## TO-DO ITEM
From the first line to the last, restate the material word for word, omitting pictures.

## THE INPUT
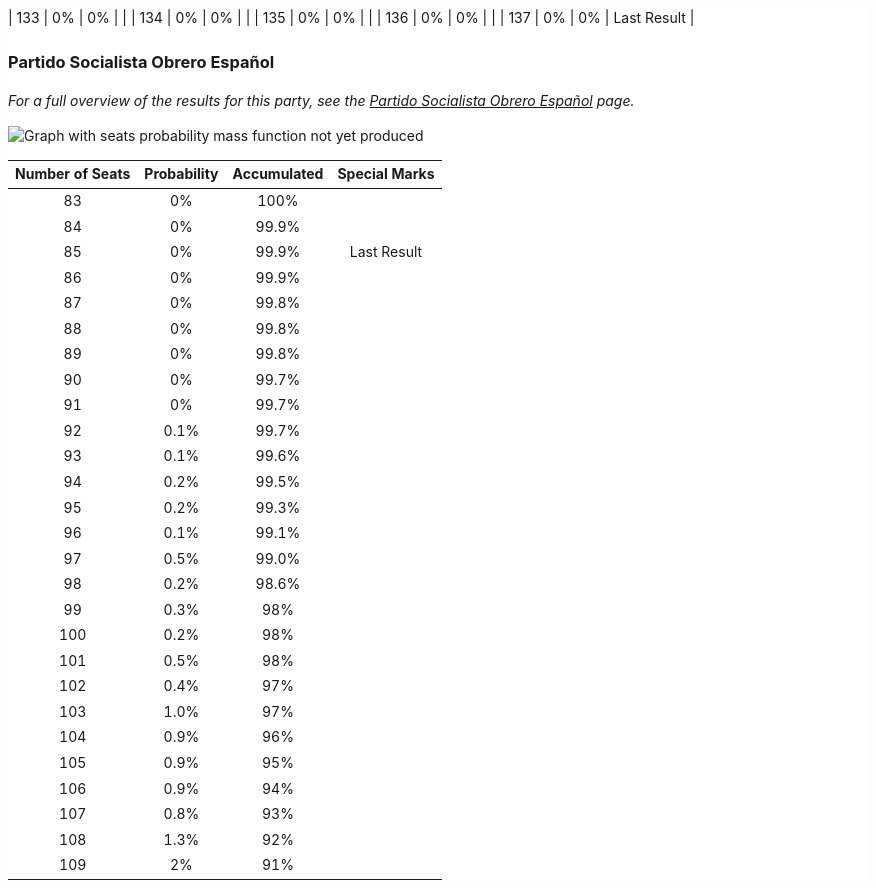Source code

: | 133 | 0% | 0% |  |
| 134 | 0% | 0% |  |
| 135 | 0% | 0% |  |
| 136 | 0% | 0% |  |
| 137 | 0% | 0% | Last Result |

### Partido Socialista Obrero Español

*For a full overview of the results for this party, see the [Partido Socialista Obrero Español](party-partidosocialistaobreroespañol.html) page.*

![Graph with seats probability mass function not yet produced](average-seats-pmf-partidosocialistaobreroespañol.png "Seats Probability Mass Function")

| Number of Seats | Probability | Accumulated | Special Marks |
|:---------------:|:-----------:|:-----------:|:-------------:|
| 83 | 0% | 100% |  |
| 84 | 0% | 99.9% |  |
| 85 | 0% | 99.9% | Last Result |
| 86 | 0% | 99.9% |  |
| 87 | 0% | 99.8% |  |
| 88 | 0% | 99.8% |  |
| 89 | 0% | 99.8% |  |
| 90 | 0% | 99.7% |  |
| 91 | 0% | 99.7% |  |
| 92 | 0.1% | 99.7% |  |
| 93 | 0.1% | 99.6% |  |
| 94 | 0.2% | 99.5% |  |
| 95 | 0.2% | 99.3% |  |
| 96 | 0.1% | 99.1% |  |
| 97 | 0.5% | 99.0% |  |
| 98 | 0.2% | 98.6% |  |
| 99 | 0.3% | 98% |  |
| 100 | 0.2% | 98% |  |
| 101 | 0.5% | 98% |  |
| 102 | 0.4% | 97% |  |
| 103 | 1.0% | 97% |  |
| 104 | 0.9% | 96% |  |
| 105 | 0.9% | 95% |  |
| 106 | 0.9% | 94% |  |
| 107 | 0.8% | 93% |  |
| 108 | 1.3% | 92% |  |
| 109 | 2% | 91% |  |
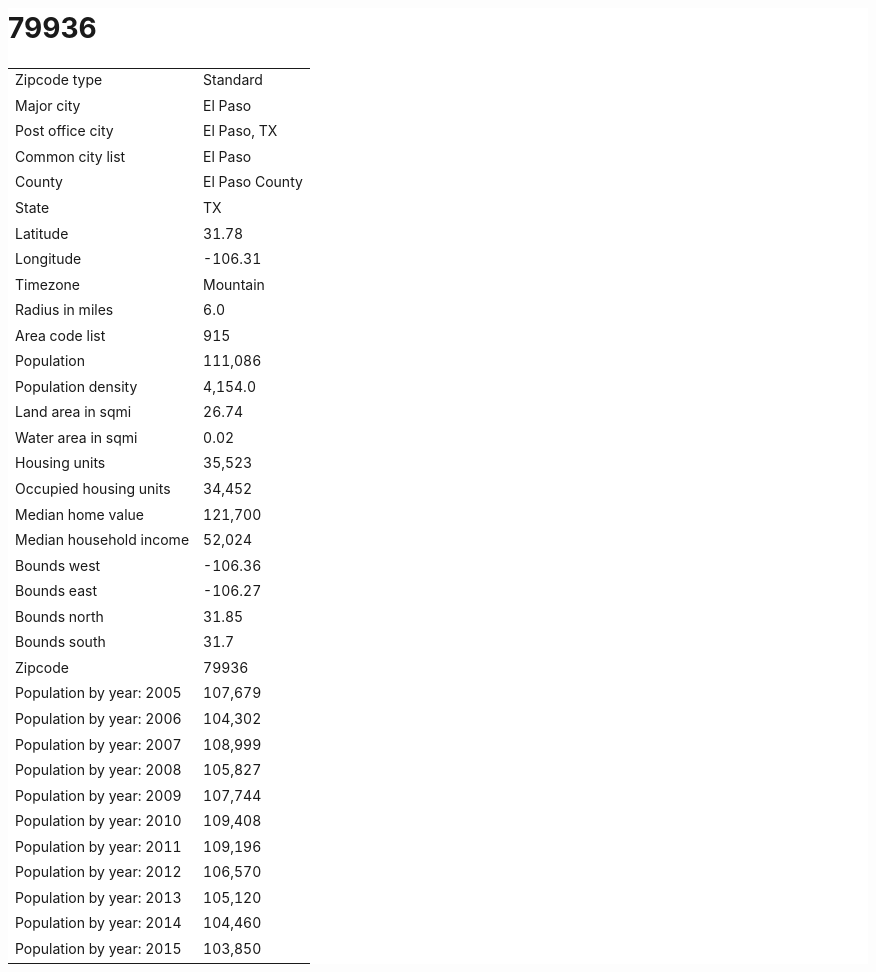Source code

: 79936
=====
|||
|--|--|
|Zipcode type|Standard|
|Major city|El Paso|
|Post office city|El Paso, TX|
|Common city list|El Paso|
|County|El Paso County|
|State|TX|
|Latitude|31.78|
|Longitude|-106.31|
|Timezone|Mountain|
|Radius in miles|6.0|
|Area code list|915|
|Population|111,086|
|Population density|4,154.0|
|Land area in sqmi|26.74|
|Water area in sqmi|0.02|
|Housing units|35,523|
|Occupied housing units|34,452|
|Median home value|121,700|
|Median household income|52,024|
|Bounds west|-106.36|
|Bounds east|-106.27|
|Bounds north|31.85|
|Bounds south|31.7|
|Zipcode|79936|
|Population by year: 2005|107,679|
|Population by year: 2006|104,302|
|Population by year: 2007|108,999|
|Population by year: 2008|105,827|
|Population by year: 2009|107,744|
|Population by year: 2010|109,408|
|Population by year: 2011|109,196|
|Population by year: 2012|106,570|
|Population by year: 2013|105,120|
|Population by year: 2014|104,460|
|Population by year: 2015|103,850|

## RESPONSE TO THIS EXERCISE
Source code

: | 133 | 0% | 0% |  |
| 134 | 0% | 0% |  |
| 135 | 0% | 0% |  |
| 136 | 0% | 0% |  |
| 137 | 0% | 0% | Last Result |

### Partido Socialista Obrero Español

*For a full overview of the results for this party, see the [Partido Socialista Obrero Español](party-partidosocialistaobreroespañol.html) page.*

![Graph with seats probability mass function not yet produced](average-seats-pmf-partidosocialistaobreroespañol.png "Seats Probability Mass Function")

| Number of Seats | Probability | Accumulated | Special Marks |
|:---------------:|:-----------:|:-----------:|:-------------:|
| 83 | 0% | 100% |  |
| 84 | 0% | 99.9% |  |
| 85 | 0% | 99.9% | Last Result |
| 86 | 0% | 99.9% |  |
| 87 | 0% | 99.8% |  |
| 88 | 0% | 99.8% |  |
| 89 | 0% | 99.8% |  |
| 90 | 0% | 99.7% |  |
| 91 | 0% | 99.7% |  |
| 92 | 0.1% | 99.7% |  |
| 93 | 0.1% | 99.6% |  |
| 94 | 0.2% | 99.5% |  |
| 95 | 0.2% | 99.3% |  |
| 96 | 0.1% | 99.1% |  |
| 97 | 0.5% | 99.0% |  |
| 98 | 0.2% | 98.6% |  |
| 99 | 0.3% | 98% |  |
| 100 | 0.2% | 98% |  |
| 101 | 0.5% | 98% |  |
| 102 | 0.4% | 97% |  |
| 103 | 1.0% | 97% |  |
| 104 | 0.9% | 96% |  |
| 105 | 0.9% | 95% |  |
| 106 | 0.9% | 94% |  |
| 107 | 0.8% | 93% |  |
| 108 | 1.3% | 92% |  |
| 109 | 2% | 91% |  |
Source code

: 79936
=====
|||
|--|--|
|Zipcode type|Standard|
|Major city|El Paso|
|Post office city|El Paso, TX|
|Common city list|El Paso|
|County|El Paso County|
|State|TX|
|Latitude|31.78|
|Longitude|-106.31|
|Timezone|Mountain|
|Radius in miles|6.0|
|Area code list|915|
|Population|111,086|
|Population density|4,154.0|
|Land area in sqmi|26.74|
|Water area in sqmi|0.02|
|Housing units|35,523|
|Occupied housing units|34,452|
|Median home value|121,700|
|Median household income|52,024|
|Bounds west|-106.36|
|Bounds east|-106.27|
|Bounds north|31.85|
|Bounds south|31.7|
|Zipcode|79936|
|Population by year: 2005|107,679|
|Population by year: 2006|104,302|
|Population by year: 2007|108,999|
|Population by year: 2008|105,827|
|Population by year: 2009|107,744|
|Population by year: 2010|109,408|
|Population by year: 2011|109,196|
|Population by year: 2012|106,570|
|Population by year: 2013|105,120|
|Population by year: 2014|104,460|
|Population by year: 2015|103,850|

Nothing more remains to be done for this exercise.